Gytha had found a stick on the floor and was using it to beat her father’s helmet like a drum. In a fit of boyishness Sigurd put it on his head, allowed her to continue beating it and looked up to laugh at Una, but her mind was elsewhere. ‘What ails you?’
She blinked and changed her weight to her other hip. ‘I am trying to equate this tender man with the one who brought me from Erin, the one who cut down young boys, children, as if they were blades of grass.’
Sigurd beheld her as if she were mad. ‘Did you expect me to treat my own child like that?’
‘What difference? Those you killed were someone else’s bairns. They bleed just the same.’
He dismissed her sentimentality, removing the helmet for the blows were beginning to jar. ‘When you kill the father it is wise to kill the son or one day he will come after you.’

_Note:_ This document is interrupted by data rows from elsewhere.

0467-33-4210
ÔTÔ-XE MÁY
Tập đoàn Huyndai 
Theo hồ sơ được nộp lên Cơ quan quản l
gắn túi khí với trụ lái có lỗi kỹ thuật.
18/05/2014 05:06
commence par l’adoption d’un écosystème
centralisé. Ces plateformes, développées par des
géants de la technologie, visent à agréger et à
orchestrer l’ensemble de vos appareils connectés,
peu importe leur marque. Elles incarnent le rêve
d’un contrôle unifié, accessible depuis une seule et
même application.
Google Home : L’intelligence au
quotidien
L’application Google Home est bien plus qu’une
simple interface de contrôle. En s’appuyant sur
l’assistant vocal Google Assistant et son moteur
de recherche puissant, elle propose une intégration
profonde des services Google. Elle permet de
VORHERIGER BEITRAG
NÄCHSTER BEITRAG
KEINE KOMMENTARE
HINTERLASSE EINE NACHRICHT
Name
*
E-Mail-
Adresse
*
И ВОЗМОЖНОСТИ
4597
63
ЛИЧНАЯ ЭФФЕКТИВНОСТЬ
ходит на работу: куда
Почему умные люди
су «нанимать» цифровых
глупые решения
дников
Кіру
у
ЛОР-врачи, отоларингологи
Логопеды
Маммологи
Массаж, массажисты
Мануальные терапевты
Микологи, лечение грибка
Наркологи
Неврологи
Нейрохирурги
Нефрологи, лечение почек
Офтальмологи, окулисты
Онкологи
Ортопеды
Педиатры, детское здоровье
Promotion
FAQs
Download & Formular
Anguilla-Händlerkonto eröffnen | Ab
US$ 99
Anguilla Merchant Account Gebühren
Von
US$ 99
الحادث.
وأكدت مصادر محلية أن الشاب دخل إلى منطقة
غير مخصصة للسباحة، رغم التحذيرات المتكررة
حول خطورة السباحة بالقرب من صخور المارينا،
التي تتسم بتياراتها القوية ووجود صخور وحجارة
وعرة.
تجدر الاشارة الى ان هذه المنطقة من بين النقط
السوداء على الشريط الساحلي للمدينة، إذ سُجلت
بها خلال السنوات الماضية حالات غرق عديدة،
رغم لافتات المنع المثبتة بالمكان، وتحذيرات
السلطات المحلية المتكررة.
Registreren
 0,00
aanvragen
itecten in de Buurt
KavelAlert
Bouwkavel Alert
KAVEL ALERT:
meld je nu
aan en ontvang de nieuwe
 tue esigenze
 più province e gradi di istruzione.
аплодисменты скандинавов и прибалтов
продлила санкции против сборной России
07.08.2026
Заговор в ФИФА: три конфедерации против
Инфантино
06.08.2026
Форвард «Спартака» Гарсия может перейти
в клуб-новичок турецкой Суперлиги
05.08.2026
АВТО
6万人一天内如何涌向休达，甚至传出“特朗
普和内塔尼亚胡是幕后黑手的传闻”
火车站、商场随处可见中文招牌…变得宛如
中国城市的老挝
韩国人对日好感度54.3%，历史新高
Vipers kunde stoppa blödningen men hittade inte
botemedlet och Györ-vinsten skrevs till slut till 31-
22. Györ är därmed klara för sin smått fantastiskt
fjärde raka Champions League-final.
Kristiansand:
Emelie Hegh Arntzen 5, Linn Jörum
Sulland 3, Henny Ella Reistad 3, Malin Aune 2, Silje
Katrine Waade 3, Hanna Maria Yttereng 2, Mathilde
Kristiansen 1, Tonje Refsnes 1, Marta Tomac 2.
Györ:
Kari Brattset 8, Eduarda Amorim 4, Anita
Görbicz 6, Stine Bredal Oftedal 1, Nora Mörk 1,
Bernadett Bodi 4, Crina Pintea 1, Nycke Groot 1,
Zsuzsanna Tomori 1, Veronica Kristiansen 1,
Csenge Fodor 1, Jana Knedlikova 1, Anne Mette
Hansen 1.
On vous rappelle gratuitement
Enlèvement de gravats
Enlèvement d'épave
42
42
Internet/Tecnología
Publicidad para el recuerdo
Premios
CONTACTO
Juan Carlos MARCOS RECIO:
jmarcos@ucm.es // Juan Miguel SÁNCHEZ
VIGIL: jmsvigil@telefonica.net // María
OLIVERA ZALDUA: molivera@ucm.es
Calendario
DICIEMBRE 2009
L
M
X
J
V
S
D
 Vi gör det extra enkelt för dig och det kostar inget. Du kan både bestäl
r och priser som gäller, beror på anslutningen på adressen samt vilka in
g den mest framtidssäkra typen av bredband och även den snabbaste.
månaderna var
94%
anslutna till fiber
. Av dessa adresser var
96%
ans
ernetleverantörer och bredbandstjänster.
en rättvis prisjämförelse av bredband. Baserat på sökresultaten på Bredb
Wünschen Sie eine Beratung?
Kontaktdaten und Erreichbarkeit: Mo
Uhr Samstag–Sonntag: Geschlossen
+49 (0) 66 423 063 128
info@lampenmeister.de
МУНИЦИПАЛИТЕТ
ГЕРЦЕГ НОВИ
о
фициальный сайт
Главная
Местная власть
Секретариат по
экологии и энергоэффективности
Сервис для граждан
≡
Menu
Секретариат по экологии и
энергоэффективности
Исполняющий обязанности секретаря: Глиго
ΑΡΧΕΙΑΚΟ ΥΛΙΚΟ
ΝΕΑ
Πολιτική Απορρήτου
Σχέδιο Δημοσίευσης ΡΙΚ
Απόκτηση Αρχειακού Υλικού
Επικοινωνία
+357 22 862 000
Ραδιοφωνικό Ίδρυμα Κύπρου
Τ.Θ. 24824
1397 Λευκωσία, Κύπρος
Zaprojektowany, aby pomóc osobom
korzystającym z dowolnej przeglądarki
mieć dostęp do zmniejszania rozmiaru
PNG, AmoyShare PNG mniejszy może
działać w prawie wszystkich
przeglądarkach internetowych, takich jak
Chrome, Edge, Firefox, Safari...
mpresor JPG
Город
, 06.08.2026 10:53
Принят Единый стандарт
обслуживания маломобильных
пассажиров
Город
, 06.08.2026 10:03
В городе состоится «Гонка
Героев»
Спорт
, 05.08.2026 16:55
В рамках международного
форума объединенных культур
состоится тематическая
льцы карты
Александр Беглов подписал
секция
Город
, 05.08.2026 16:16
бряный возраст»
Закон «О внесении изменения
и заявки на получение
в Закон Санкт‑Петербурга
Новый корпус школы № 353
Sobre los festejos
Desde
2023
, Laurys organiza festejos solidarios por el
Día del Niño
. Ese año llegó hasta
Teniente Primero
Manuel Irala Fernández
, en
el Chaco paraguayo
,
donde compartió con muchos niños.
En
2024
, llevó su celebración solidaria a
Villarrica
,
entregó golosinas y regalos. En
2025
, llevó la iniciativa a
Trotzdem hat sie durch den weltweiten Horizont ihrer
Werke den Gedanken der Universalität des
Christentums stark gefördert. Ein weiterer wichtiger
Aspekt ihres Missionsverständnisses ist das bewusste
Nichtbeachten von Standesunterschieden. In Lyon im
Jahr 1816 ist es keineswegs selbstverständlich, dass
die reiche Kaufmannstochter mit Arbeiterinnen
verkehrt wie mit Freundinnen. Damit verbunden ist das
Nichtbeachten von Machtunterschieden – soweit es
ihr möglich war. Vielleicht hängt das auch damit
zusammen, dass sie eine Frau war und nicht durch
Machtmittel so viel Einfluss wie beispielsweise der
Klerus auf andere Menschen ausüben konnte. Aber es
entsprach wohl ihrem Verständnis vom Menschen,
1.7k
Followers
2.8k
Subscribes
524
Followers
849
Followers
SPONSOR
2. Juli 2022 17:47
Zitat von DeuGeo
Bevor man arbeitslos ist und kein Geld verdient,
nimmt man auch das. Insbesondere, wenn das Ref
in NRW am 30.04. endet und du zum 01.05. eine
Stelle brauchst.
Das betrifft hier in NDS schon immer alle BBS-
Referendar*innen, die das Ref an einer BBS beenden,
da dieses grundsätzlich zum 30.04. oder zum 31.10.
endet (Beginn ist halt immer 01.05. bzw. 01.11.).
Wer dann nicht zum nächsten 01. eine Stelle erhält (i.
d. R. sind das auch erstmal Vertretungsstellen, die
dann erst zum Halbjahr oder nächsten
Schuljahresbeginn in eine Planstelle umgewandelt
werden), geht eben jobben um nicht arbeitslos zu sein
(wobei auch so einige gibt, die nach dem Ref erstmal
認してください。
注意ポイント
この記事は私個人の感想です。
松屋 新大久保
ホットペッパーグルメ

Una was quiet for a time, thinking of her own son. How fortunate that he had not been born earlier, or he too might have perished that day. Her lover did not appear to realize the significance of what he had said. She asked him, ‘Remember when ye brought me back after your wife sold me? Ye said that when ye came to visit me ye didn’t wish Murtagh to be here, and I’ve always respected your desire because I love ye. Yet ye never stop to think how much it hurts for me to see your child, the one I should have borne.’
Sigurd was thoughtful, watching his daughter using the helmet as a bucket now and the stick to mix the imaginary contents. ‘Do you ask me not to bring her again?’
Una nodded. ‘Tis a beautiful flower she is, but each time I look at her I’m reminded I can never bear your child myself.’